November is one of my favorite months of the year. The leaves have changed by now into beautiful colors, Thanksgiving is celebrated with family and friends around the table and it is the month that begins with my favorite feast day, All Saints Day! On Nov. 1 the church set aside a holy day to celebrate the saints in heaven. This day is also one of the six days which are obligations for Catholics to attend Mass, but rather than looking at it as another day which you have to juggle your personal schedule to attend Mass, we should look at it as a day to celebrate some of our closest friends. It is a Holy Day of “opportunity” for grace rather than (another) “obligation” in our lives.
As a youth minister, I try to always introduce the youth to the amazing men and women who have been canonized saints. The saints can be like a bridge from our earthly lives to heaven. A line about the saints that I often hear myself repeating to our youth is, “Remember, these men and women weren’t saints when they lived on this earth; they were ordinary people like you and I.”
It is so inspiring to share the very different stories of their lives and backgrounds. The Catholic Church has canonized saints who committed many sins — sins from impurity to murder. Yet, they are saints. It shows us that God’s mercy is endless and our ability to follow his will is within reach. This is a message not only youth, but those of all ages, enjoy hearing.

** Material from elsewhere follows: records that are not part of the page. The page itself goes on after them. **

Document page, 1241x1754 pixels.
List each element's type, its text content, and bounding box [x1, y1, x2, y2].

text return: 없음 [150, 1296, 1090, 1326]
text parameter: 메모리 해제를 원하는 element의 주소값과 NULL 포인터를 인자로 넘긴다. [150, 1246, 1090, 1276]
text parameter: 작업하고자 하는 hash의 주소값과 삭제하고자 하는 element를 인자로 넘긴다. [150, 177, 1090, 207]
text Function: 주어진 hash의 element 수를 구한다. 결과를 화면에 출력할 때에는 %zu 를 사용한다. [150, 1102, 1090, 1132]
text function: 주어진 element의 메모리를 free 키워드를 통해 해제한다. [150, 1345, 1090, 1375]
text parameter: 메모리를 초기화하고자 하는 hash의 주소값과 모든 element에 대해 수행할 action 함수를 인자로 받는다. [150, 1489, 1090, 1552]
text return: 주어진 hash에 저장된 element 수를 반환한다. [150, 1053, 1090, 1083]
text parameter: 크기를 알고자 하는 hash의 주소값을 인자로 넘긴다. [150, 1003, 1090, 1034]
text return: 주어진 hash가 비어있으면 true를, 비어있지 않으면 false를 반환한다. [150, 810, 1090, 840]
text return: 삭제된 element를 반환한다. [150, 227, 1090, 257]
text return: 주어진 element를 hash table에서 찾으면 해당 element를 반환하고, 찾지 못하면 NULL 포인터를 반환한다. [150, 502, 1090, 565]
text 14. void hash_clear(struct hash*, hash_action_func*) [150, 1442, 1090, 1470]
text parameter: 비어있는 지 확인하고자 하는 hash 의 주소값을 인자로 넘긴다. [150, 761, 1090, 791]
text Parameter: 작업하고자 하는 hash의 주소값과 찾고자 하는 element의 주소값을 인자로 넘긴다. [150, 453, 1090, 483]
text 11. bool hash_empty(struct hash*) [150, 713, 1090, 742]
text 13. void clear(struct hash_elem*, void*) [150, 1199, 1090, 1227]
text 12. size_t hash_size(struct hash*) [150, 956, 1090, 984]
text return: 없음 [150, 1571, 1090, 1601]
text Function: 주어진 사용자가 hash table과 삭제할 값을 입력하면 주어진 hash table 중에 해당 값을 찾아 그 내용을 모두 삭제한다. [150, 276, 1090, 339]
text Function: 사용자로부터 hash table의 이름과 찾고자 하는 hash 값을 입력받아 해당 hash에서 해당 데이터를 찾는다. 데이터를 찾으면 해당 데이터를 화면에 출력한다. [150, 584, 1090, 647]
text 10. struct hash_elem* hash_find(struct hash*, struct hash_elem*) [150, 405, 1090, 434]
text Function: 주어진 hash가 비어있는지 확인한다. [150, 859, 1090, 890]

I think sometimes as Catholics we forget about these role models that we can look to as examples of Christians who lived out their Catholic faith in the world. I try both to educate myself and our youth through sharing their stories at our various meetings, no matter how old or young the group is.
Recently we had a meeting about the saints geared toward our third-fifth grade youth group. The children were asked to dress up as their favorite saint. Many of them did and they looked so adorable with their costumes of Saint Joan of Arc, Saint Jude and many others. The meeting was set up for trick or treating throughout nearby rooms. Each room contained two or three high school and young adult Core Team members who presented on their own favorite saints. Many used visual aids such as pictures or books about their saint.
At a high school youth group meeting we had teens share about their favorite saint to one another and at a young adult group meeting we had parishioner, Daniel Palmieri, presenting on “The Saints with the Stigmata.”
Other ways we introduce the saints to the youth is by having a patron saint for many of our groups. Our high school youth group was named after Saint John Paul II for his love and charism toward the youth. Our women’s spiritual guidance group prays weekly through the intercession of Saint Dymphna for her various patronage to those with anxiety as many women struggle with that during their teenage years. The Rock groups, which I lead at Williamstown High School and Middle School, have adopted two patrons. Saint Peter is our main patron, being “The Rock” of our church and Saint Kateri Tekakwitha is our second patron being she was a young Native American, and the Williamstown mascot is a Native American “Brave.” At all the groups, we often talk about these saints and ask their intercession here on earth.
My personal favorite stories to share are about holy men and women who lived in the last 150 years, such as Thérèse of Lisieux, Maria Goretti, Mother Teresa of Calcutta, Padre Pio and Blessed Pier Giorgio Frassati. Unlike saints from the third and fourth centuries, they are more like people than legends passed down through the years, and often we have access to pictures or video of their witness to following Christ. With social media platforms, such as Youtube and Instagram, youth can witness these individuals and aspects of their faith.
I encourage you to look no further than the lives of the saints when thinking about topics to share with our youth. Talk with them about the saints you personally admire most and allow them to grow to love some of their own favorites. The lives of the saints will serve as both inspiration and catechetical teaching for our young people. They may be inspired to one day be a saint of our church.
Kari Janisse is the coordinator of Youth & Young Adult Ministries at Our Lady of Peace Parish in Williamstown. She leads programs for youth starting in third grade through adults up to 28 years old. She also leads programs outside of the parish called, “+he ROCK,” which are Catholic clubs at local high and middle schools.